To the modern person, Byzantine and Russian ecclesiastical art often evokes mixed feelings: distorted proportions of face and body, the stylistic manner of depiction, but most questions are raised by seemingly incorrectly drawn geometric objects. It creates the impression that the artist who painted them could not draw. Is that so? Let's find out.
Icons often employ the principle of reverse perspective. Objects and people on them appear as if we are looking at them from different angles at the same time. For example, a book may be depicted so that all four of its planes are visible at once, and it will appear to expand into the distance. The same applies to the faces and figures of saints: we see them from the front, but at the same time we also see both shoulders turned toward us.
Unlike the linear perspective familiar to us, according to which parallel lines converge at a single point on the horizon, reverse perspective has its vanishing point not somewhere out there in the distance but inside the viewer himself. In other words, in Byzantine or Old Russian painting it is not we who look at the icon, but the icon that looks at us, or, as icon painters say, it shows us the grace flowing down from the heavenly realm onto us. This illustrates the otherworldly nature of the existence in which the icon's figures dwell.
This principle of depiction has several underlying reasons. The first lies in the medieval worldview, according to which, when depicting the divine world, one must not use worldly methods of representing another space. This also involves a mistrust of the human eye because of its carnal nature. Therefore a different method of constructing space is needed, one distinct from the one we are used to.
The second reason is the informativeness that this method of construction provides: the ability to unfold structures so that scenes and details 'hidden' by them are revealed, which is an advantage for iconographic narrative, given that for a long time the icon served as a Bible for the illiterate. Reverse perspective combines several viewpoints, each of which is transferred onto the image: thus we see an object simultaneously from above, from the left, and from the right.

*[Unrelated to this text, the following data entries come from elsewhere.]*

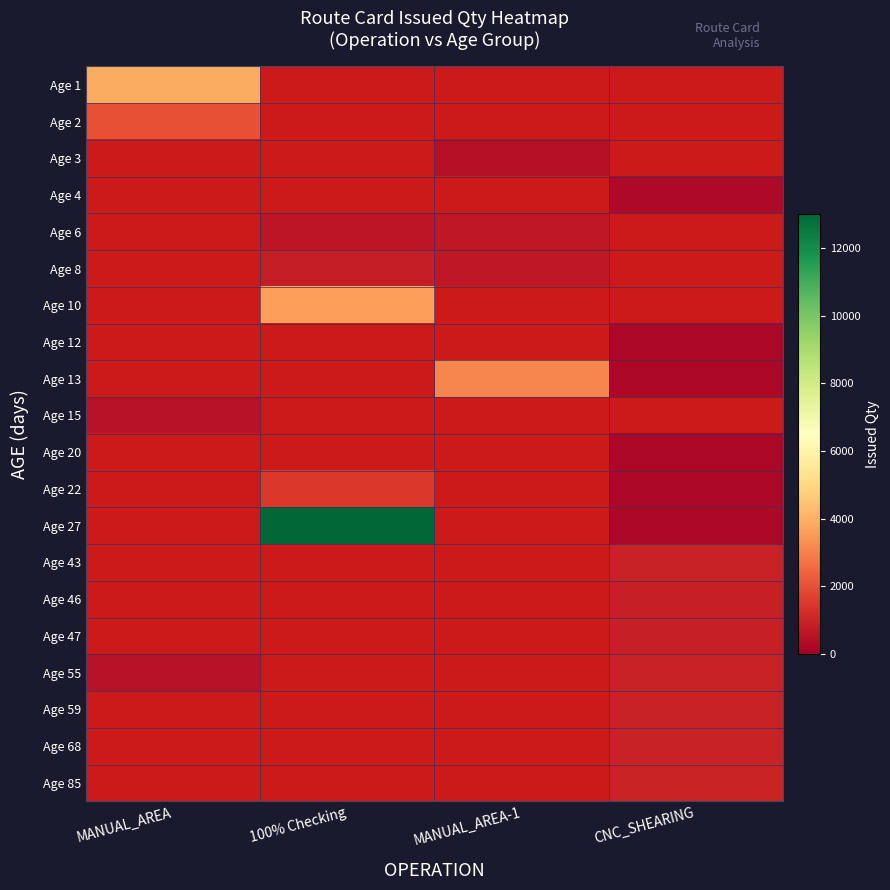

Between MANUAL_AREA and 100% Checking, which is larger?

100% Checking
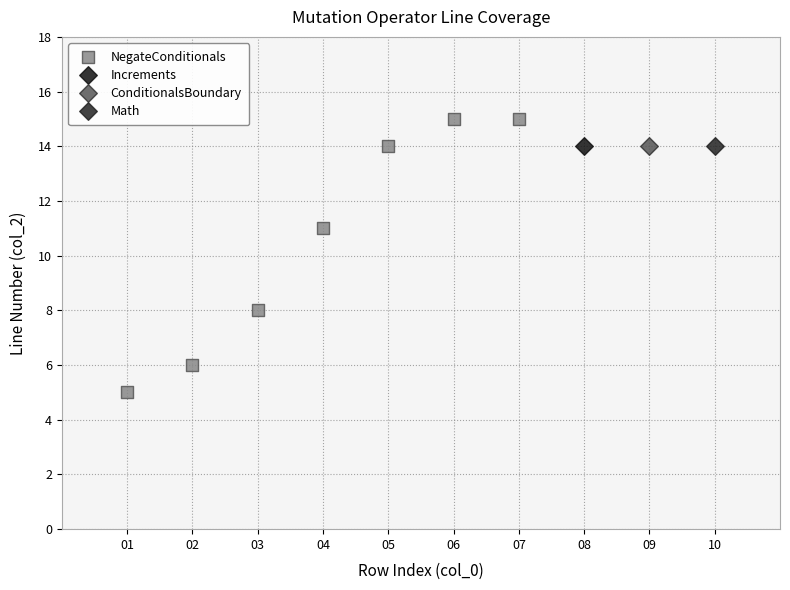

What are all the series names shown in the legend?

NegateConditionals, Increments, ConditionalsBoundary, Math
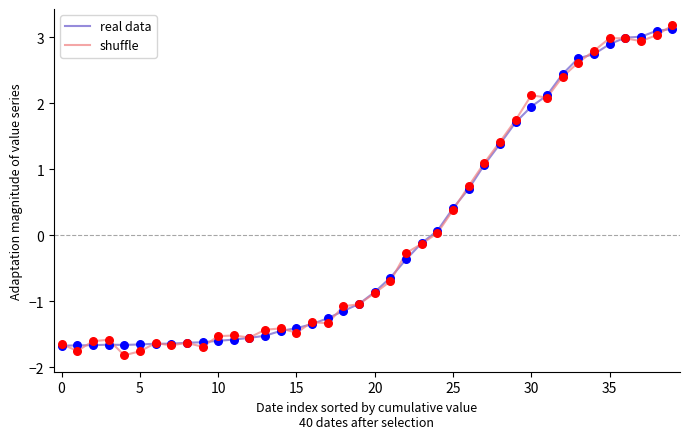

What is the minimum value for real data?

-1.7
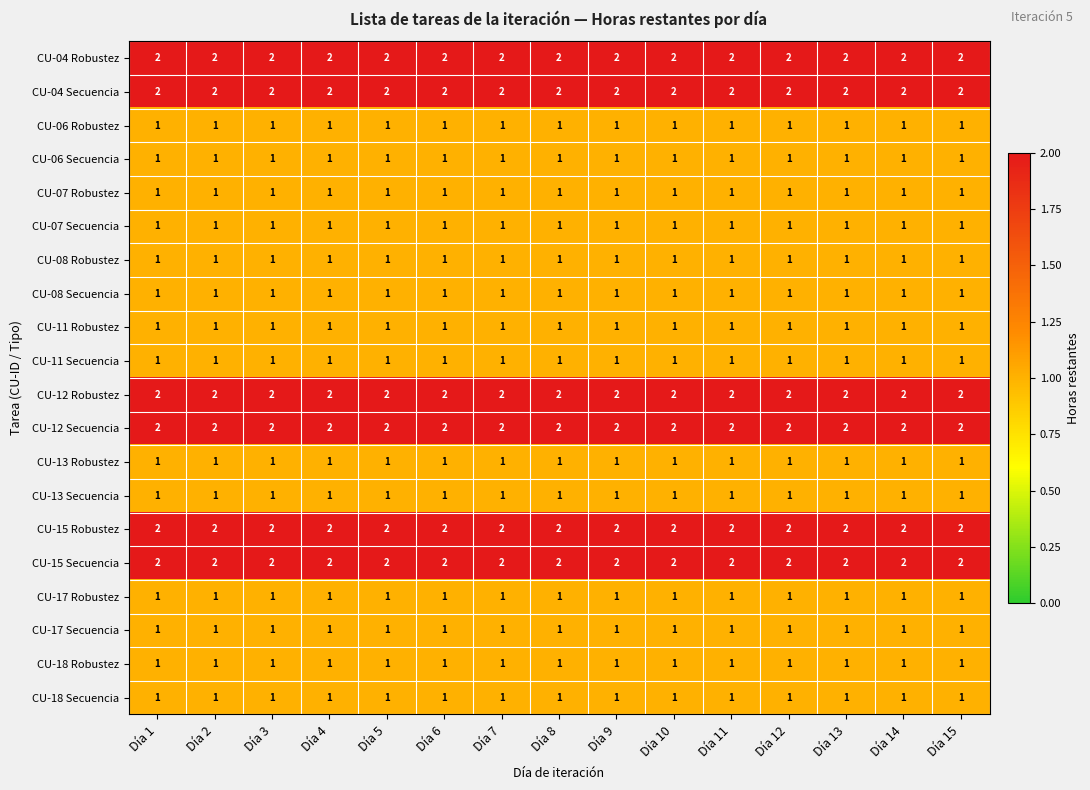

The value of CU-08 Secuencia at Día 1 is 1. True or false?

True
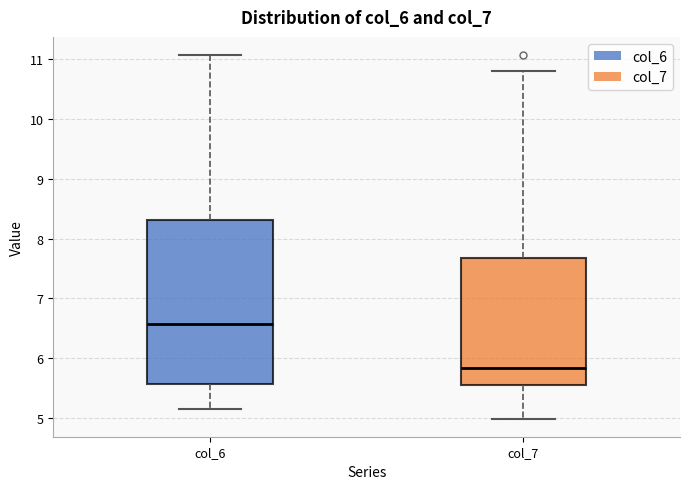

Reading left to right, transcribe this box plot: for each box, give where its median line is, the range the box spans, and where its two whiskers end, as read against the y-axis. The values are not printed on the chart, so give them approximately, as read against the axis.

col_6: median 6.6, box 5.6 to 8.3, whiskers 5.1 to 11.1
col_7: median 5.8, box 5.5 to 7.7, whiskers 5.0 to 10.8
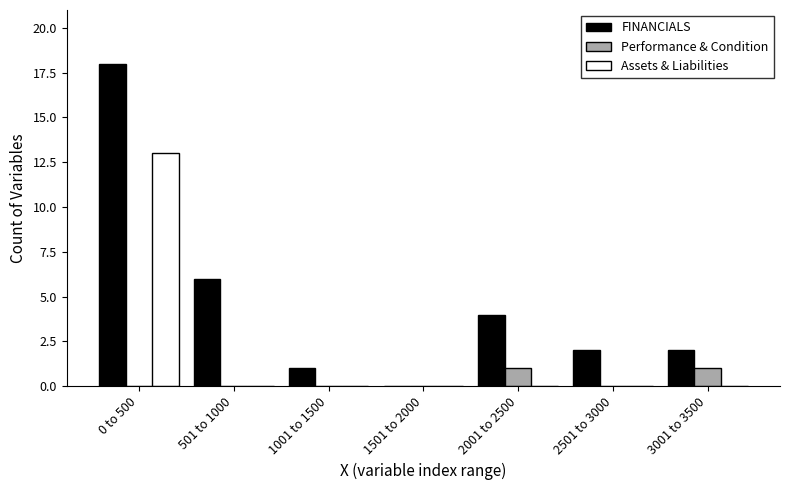

Reading right to left, extract all data points from this chart.

FINANCIALS: 3001 to 3500=2	2501 to 3000=2	2001 to 2500=4	1501 to 2000=0	1001 to 1500=1	501 to 1000=6	0 to 500=18
Performance & Condition: 3001 to 3500=1	2501 to 3000=0	2001 to 2500=1	1501 to 2000=0	1001 to 1500=0	501 to 1000=0	0 to 500=0
Assets & Liabilities: 3001 to 3500=0	2501 to 3000=0	2001 to 2500=0	1501 to 2000=0	1001 to 1500=0	501 to 1000=0	0 to 500=13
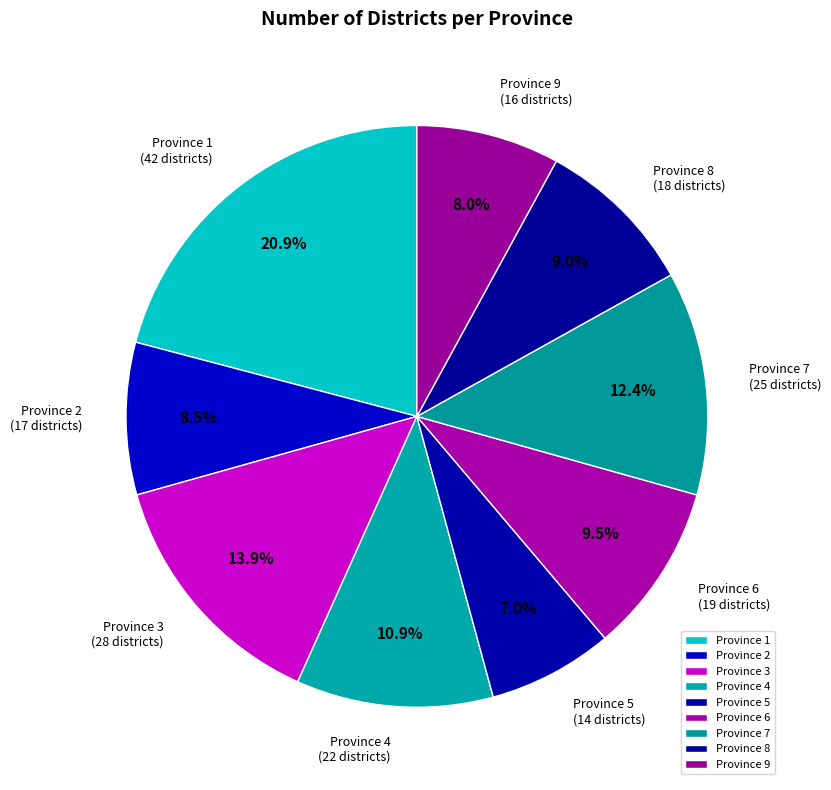

Which slice is the largest?

Province 1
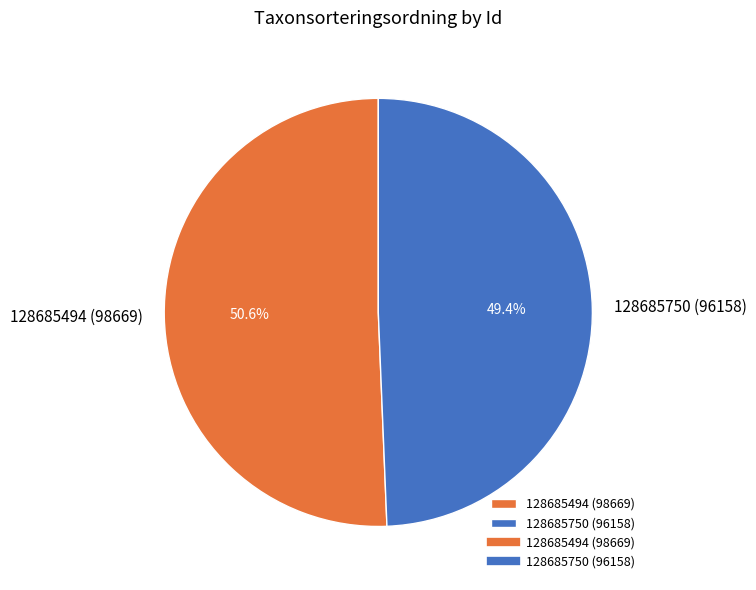

Which has a higher value, 128685494 (98669) or 128685750 (96158)?

128685494 (98669)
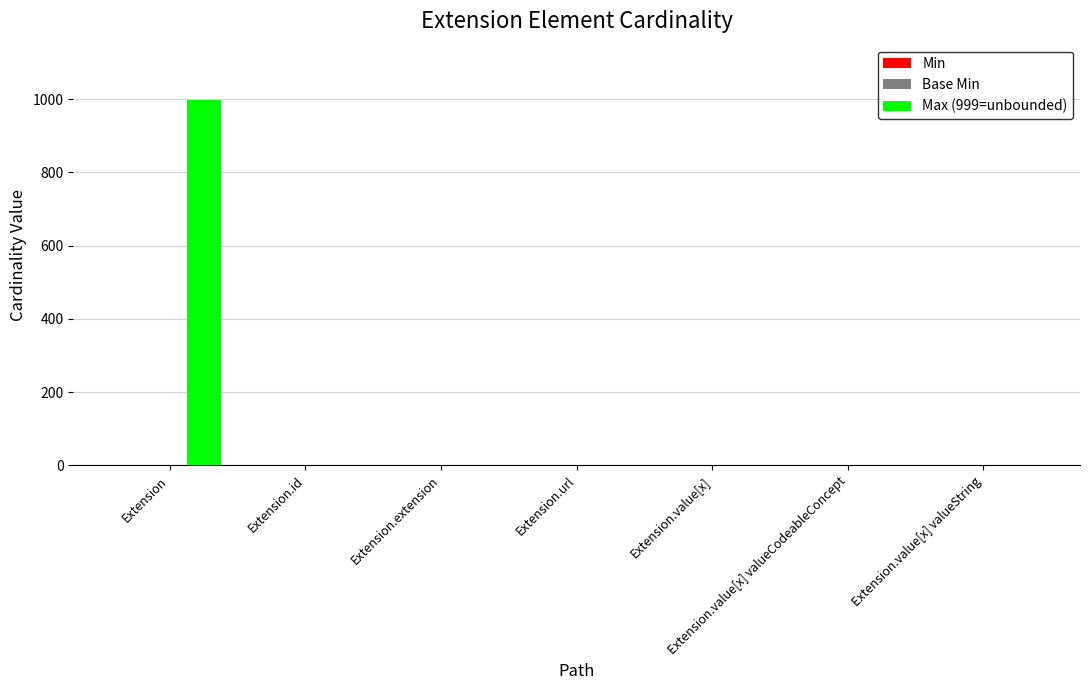

What is the maximum value shown in the chart?

999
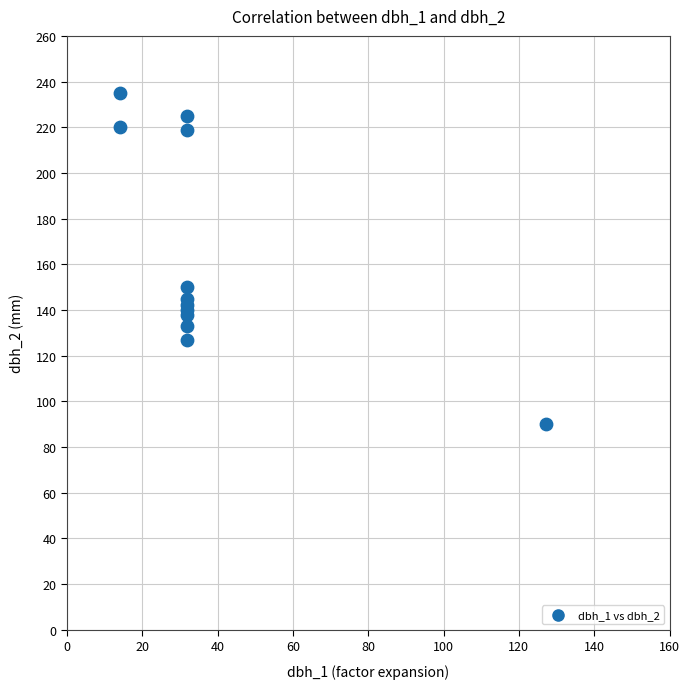

What Y value in the scatter plot is closest to 162?

150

There is also a theory that the idea of reverse perspective arose from observing diverging rays of light: the closer the projection of a ray is to the source, the narrower it is; the farther away, the wider.
In any case, ancient Russian icon painters were familiar with the laws of linear perspective but consciously did not adopt it. Thus reverse perspective preserved its spiritual meaning and continued the protest against the temptations of 'carnal vision'.
Aside from Byzantine and Russian icons, this device can be found in medieval art, in early Christian catacomb paintings, and in Romanesque and Gothic murals.